## START PAGE

By contrast, although more than 90% of Labour members oppose Brexit, and around 75% of Labour voters, nationally, oppose Brexit, including clear majorities of Labour voters, in those constituencies that voted for Leave, Labour, who you would have thought could have seen the need, and also the opportunity to push an equally clear anti-Brexit position, is seen as a Brexit also ran party, behind, Farage's BP, and the Tories. Ronnie Campbell, speaking on Friday's Newsnight, never spoke a truer word, when he said “We are just like the Tories”. Of course, he didn't mean it in that way. He meant that the Tories are split over Europe, and so is Labour. That is true. However, 80% of Tory voters back a No Deal Brexit, and May continues to argue for Brexit. She can still hold out the prospect of again making a sharp right turn towards a No Deal, which is likely as the BP, eats into their vote share, which will be seen in the local elections, and, if nothing changes, in the European Parliament elections. If not, the Tories will ditch her, and put in place someone like Bojo, Raab or Gove, who will make that shift, and see all the BP votes come flooding back to them, sending Farage into his sixth retirement, leaving him free to return to his lavish lifestyle, and his flirtation with the various less salubrious elements of the global elite such as Trump, Bannon, Putin et al. There is no sign yet, however, that Corbyn will change course, to be a convincing opponent of Brexit. 

As I suggested would be the case last year. The vast majority of Labour activists continue to argue against Brexit, but despite the supposed new broom that Corbyn was supposed to bring in, whereby Labour would be a member-led party, it is the close cabal of Stalinists around Corbyn himself that keep control over the party's policies and public statements. No one can have been that surprised that, for all of its pronouncements about party democracy, we have again seen the party leadership simply impose candidates for the European Parliament elections on members. It means that the candidates selected are either the old Blair-right, sitting MEP's, or else Stalinist hacks appointed by the party leadership. None of them are going to give out a clear progressive, internationalist and socialist message around which the party can mobilise confidently, and win support. 

Indeed, the fiasco of the party leaflet that was leaked and then withdrawn, because it made no reference whatsoever to the party's policy of demanding a second referendum on any proposed Brexit deal, illustrates the point, and shows why Corbyn's worst nightmare has been the possibility of having to fight the European elections, or a General Election prior to Brexit, because it means he would have to come off the fence, and say whether his Labour Party is a pro or an anti-Brexit party. We all know the truth. The Labour Party, if it is defined as its members, is a massively anti-Brexit Party, even if defined by its fudged policy, as determined by the 2018 conference, it is a decidedly anti-Brexit Party, committed to another referendum, with Remain on that ballot. But, Corbyn, and his Stalinist allies are avowedly pro-Brexit.

## END PAGE

STATED TASK 1:
Count the lines in the records that contain the string "acciaccatura", treating uppercase and lowercase as different, and reply with only the number.
The Brexit piece and the records are unrelated material.

## START INFORMATION PROVIDED

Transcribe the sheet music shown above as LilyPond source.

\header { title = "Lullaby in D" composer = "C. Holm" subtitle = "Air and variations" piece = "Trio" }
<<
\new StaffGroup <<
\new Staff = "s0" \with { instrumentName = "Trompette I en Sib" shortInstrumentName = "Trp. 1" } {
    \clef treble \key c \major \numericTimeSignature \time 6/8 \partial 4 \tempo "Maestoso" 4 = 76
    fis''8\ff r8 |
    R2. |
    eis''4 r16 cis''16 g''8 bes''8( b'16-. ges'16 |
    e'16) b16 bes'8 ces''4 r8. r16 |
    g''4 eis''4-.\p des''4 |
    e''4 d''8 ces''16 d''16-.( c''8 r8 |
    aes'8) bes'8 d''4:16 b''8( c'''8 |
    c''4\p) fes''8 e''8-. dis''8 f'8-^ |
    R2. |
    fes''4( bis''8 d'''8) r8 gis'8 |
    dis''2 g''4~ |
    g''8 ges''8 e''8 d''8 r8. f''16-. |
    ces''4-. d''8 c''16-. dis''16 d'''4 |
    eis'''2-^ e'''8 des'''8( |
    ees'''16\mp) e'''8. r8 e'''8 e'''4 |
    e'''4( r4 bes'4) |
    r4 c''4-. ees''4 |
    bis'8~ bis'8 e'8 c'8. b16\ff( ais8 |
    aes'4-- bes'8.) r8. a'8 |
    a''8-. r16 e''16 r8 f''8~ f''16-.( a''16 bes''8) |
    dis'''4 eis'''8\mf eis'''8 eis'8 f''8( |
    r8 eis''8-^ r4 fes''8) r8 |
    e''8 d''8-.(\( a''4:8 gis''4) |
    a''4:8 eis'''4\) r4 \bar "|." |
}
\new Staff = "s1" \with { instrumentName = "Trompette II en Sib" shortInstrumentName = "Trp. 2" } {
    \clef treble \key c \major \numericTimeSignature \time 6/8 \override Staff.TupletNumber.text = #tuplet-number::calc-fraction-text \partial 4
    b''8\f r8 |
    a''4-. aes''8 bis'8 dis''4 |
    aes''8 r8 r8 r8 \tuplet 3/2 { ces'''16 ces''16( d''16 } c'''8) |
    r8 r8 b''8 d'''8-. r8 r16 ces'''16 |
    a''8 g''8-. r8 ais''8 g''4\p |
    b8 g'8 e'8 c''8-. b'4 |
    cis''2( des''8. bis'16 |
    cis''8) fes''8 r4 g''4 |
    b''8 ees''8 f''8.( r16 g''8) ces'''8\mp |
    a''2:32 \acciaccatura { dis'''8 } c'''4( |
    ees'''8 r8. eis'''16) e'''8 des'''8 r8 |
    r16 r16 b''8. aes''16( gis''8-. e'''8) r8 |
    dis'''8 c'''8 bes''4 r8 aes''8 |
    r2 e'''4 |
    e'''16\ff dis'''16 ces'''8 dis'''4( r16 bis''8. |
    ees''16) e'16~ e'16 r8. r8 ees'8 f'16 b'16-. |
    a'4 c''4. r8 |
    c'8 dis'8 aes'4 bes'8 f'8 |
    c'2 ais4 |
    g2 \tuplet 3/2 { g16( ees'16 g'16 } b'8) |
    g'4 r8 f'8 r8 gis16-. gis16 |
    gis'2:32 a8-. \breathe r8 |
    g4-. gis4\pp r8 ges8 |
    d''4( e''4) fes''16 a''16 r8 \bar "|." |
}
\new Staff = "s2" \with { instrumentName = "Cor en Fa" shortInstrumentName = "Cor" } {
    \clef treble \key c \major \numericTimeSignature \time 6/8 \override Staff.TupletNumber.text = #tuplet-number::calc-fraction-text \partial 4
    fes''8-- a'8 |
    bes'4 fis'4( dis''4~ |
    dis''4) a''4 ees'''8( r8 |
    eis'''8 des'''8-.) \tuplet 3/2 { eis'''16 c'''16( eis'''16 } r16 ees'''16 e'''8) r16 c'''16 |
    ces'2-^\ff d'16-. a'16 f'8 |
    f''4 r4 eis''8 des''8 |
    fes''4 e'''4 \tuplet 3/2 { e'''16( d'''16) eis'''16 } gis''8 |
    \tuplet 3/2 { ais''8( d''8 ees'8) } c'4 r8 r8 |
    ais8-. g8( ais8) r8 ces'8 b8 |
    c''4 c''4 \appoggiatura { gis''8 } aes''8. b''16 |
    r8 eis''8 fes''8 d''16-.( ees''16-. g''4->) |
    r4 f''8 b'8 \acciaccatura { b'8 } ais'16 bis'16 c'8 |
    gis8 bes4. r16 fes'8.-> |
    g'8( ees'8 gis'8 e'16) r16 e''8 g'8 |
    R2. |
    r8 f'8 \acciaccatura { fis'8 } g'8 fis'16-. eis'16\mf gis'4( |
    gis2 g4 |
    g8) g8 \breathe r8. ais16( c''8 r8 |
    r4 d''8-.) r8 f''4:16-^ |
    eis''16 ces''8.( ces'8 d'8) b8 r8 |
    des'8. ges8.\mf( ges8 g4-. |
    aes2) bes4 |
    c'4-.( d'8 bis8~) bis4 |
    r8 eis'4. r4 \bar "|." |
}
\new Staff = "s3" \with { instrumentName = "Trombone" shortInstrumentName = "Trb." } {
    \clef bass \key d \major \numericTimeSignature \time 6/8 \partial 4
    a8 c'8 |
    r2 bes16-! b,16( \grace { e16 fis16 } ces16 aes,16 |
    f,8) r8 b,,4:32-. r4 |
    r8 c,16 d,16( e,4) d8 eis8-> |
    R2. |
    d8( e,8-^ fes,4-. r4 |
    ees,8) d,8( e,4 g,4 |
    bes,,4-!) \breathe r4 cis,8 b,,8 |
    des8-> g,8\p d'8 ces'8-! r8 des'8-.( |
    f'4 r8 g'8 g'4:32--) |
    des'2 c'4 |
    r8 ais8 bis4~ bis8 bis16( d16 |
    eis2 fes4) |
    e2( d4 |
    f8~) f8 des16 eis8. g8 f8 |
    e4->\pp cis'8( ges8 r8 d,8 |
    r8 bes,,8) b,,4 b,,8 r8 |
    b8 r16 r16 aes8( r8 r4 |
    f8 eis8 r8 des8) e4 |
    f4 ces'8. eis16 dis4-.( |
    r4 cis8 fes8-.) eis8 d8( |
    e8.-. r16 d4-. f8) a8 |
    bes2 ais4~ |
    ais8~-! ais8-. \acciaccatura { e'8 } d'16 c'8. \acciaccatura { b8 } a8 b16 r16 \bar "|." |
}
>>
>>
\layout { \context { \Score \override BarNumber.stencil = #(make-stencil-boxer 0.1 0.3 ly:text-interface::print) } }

## END INFORMATION PROVIDED

STATED TASK 2:
List the people the Brexit piece names as possible Tory replacements for May.

CORRECT ANSWER 1:
4

CORRECT ANSWER 2:
Bojo, Raab, Gove